(Saved entries)
◇ ◇ ◇ ◇ ◇ ◇ ◇
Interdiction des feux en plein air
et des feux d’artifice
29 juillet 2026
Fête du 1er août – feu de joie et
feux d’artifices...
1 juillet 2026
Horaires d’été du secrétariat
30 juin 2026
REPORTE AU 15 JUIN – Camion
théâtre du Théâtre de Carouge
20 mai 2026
◇ ◇ ◇ ◇ ◇ ◇ ◇
- _PROBLEM STATEMENT_
Could you set down each entry above word for word?

- _SOLUTION_
Interdiction des feux en plein air
et des feux d’artifice
29 juillet 2026
Fête du 1er août – feu de joie et
feux d’artifices...
1 juillet 2026
Horaires d’été du secrétariat
30 juin 2026
REPORTE AU 15 JUIN – Camion
théâtre du Théâtre de Carouge
20 mai 2026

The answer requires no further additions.